Petkovic juga meminta seluruh anggota tim untuk makan bersama demi menjaga kekompakan dan soliditas. Berbagai hal tersebut menjadi contoh disiplin yang diterapkannya.
Soal gaya main dan perlakuan disiplin itu, ia mengaku terinspirasi dengan apa yang dikembangkan oleh manajer asal Italia, Fabio Capello. Semasa menangani Lazio, Petkovic memiliki formasi favorit 3-4-3 atau 4-3-3.

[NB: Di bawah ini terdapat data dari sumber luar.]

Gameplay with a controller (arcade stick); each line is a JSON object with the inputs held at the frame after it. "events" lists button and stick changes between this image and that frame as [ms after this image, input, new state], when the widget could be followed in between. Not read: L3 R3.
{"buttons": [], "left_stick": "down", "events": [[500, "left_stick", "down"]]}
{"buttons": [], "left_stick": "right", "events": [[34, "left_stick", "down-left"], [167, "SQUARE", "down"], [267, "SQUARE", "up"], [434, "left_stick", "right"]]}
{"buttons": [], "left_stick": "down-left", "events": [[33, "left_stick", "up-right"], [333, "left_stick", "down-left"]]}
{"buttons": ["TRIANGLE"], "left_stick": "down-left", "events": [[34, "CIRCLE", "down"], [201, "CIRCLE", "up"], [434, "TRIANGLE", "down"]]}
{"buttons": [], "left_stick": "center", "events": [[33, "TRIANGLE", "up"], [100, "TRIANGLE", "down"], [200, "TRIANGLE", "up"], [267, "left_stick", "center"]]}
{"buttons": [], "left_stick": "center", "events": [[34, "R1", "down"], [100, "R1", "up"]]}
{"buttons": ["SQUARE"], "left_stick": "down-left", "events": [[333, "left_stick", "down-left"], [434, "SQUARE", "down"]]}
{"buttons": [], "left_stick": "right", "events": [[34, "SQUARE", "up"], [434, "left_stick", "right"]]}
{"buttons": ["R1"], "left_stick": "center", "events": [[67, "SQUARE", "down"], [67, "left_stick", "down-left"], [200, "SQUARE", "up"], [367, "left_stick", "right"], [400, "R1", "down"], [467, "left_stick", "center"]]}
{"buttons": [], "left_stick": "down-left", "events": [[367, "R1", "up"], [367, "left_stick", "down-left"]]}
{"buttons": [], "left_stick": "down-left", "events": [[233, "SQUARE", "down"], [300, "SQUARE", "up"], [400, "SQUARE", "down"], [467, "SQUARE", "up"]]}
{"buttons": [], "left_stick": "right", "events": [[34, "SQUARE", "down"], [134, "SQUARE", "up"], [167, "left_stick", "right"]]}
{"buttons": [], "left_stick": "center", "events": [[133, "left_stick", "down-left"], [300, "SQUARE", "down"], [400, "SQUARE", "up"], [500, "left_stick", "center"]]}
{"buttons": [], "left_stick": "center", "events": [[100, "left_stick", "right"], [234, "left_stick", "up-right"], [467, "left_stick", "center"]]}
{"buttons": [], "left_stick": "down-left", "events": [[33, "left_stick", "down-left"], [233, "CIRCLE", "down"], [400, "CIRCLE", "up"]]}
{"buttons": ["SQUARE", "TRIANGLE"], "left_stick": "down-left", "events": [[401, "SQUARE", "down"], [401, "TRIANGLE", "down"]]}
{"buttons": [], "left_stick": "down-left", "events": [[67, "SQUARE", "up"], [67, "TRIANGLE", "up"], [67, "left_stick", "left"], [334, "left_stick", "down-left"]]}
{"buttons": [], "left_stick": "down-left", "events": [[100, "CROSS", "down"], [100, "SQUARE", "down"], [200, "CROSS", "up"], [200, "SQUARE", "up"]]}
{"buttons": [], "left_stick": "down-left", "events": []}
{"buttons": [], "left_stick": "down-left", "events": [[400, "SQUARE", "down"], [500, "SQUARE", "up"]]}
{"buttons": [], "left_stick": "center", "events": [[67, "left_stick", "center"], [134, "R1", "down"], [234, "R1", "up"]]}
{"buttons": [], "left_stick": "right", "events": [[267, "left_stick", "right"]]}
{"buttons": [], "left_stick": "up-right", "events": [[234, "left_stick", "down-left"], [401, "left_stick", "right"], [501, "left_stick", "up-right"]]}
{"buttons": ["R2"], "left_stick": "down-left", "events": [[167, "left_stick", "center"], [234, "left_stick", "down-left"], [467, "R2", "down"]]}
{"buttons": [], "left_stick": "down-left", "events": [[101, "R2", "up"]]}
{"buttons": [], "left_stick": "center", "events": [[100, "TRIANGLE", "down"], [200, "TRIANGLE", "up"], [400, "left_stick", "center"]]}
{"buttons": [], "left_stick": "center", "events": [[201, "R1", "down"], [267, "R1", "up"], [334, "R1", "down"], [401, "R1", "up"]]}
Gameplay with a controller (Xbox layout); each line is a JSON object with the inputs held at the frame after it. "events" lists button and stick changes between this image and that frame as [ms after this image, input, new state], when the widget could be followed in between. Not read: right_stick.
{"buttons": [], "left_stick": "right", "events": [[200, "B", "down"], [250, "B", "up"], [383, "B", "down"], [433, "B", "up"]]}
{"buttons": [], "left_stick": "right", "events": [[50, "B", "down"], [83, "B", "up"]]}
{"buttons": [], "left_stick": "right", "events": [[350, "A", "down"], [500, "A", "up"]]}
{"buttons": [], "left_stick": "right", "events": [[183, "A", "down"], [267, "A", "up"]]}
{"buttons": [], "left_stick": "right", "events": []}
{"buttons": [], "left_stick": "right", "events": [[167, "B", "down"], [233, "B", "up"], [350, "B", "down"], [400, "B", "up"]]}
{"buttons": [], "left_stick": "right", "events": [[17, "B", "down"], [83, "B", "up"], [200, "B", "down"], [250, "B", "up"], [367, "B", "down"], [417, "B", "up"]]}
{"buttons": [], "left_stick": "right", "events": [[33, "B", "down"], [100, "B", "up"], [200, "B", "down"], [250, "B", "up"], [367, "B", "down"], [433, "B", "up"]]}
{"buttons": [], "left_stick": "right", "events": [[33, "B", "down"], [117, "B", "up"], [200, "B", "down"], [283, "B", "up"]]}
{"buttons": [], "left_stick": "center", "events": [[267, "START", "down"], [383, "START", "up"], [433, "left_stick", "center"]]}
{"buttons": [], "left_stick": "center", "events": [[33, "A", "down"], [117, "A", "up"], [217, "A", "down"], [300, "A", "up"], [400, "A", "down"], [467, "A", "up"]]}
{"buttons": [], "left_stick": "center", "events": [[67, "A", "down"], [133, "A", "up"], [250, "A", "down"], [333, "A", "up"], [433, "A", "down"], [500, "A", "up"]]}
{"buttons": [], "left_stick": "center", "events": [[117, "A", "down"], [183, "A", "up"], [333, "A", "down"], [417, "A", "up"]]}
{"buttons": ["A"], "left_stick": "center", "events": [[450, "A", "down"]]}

Dengan formasi tersebut, Swiss menjanjikan permainan menyerang dan atraktif. Sebanyak 24 gol dari 10 pertandingan yang dilesakkan Swiss pada babak kualifikasi menjadi pertanda racikan Petkovic punya agresivitas yang tak bisa dianggap remeh oleh lawan manapun.
Legenda:
Stephane Chapuisat
Stephane Chapuisat adalah salah satu pemain tersukses yang pernah dimiliki Swiss. Semasa bermain buat timnas pada periode 1989 hingga 2004, Chapuisat yang bermain di posisi striker ini mengoleksi 21 gol dari 103 penampilan.
Ia tampil di Piala Dunia 1994, Piala Eropa 1996, dan Piala Eropa 2004. Namun sayang, pada tiga turnamen besar itu, penampilan Swiss tak pernah bagus dan selalu rontok pada babak pertama.
Chapuisat justru memiliki penampilan bagus dan ketajaman ketika tampil bersama klubnya, Borussia Dortmund. Bersama klub Bundesliga Jerman itu, ia tampil sebanyak 218 dan mencetak 102 gol.
Pria yang kini berusia 46 tahun itu sempat merasakan gelar juara Bundesliga pada 1995 dan 1996. Gelar lain yang diraihnya bersama Dortmund adalah Supercup DFB 1995 dan 1996, Liga Champions 1997, dan Piala Intercontinental 1997.
Salah satu momen paling dikenang oleh Chapuisat adalah ketika ia mencetak gol dalam laga perempat final Liga Champions 1997 lawan Bayern Munchen. “Laga sesama Jerman itu sungguh spesial. Gol yang saya cetak malam itu tak akan terlupakan hingga kapanpun,” ujar Chapuisat.
Pada 2003, Federasi Sepak bola Swiss menganugerahi Chapuisat dengan penghargaan pemain paling berpengaruh sepanjang 50 tahun terakhir. Namun, ia tetap berusaha merendah dan tak menganggap diri sebagai pemain terbaik yang pernah dipunyai Swiss.
“Saya tak merasa sebagai pemain hebat buat Swiss karena sebagian besar karir saya justru dihabiskan bersama Dortmund,” kata Chapuisat dalam sebuah wawancara dalam situs FIFA.
Ia pensiun dari lapangan hijau pada 2006. Setelah pensiun, ia belum menekuni karir sebagai pelatih kepala. Chapuisat hanya melatih pemain-pemain muda yang berposisi sebagai striker, sama seperti dirinya dulu.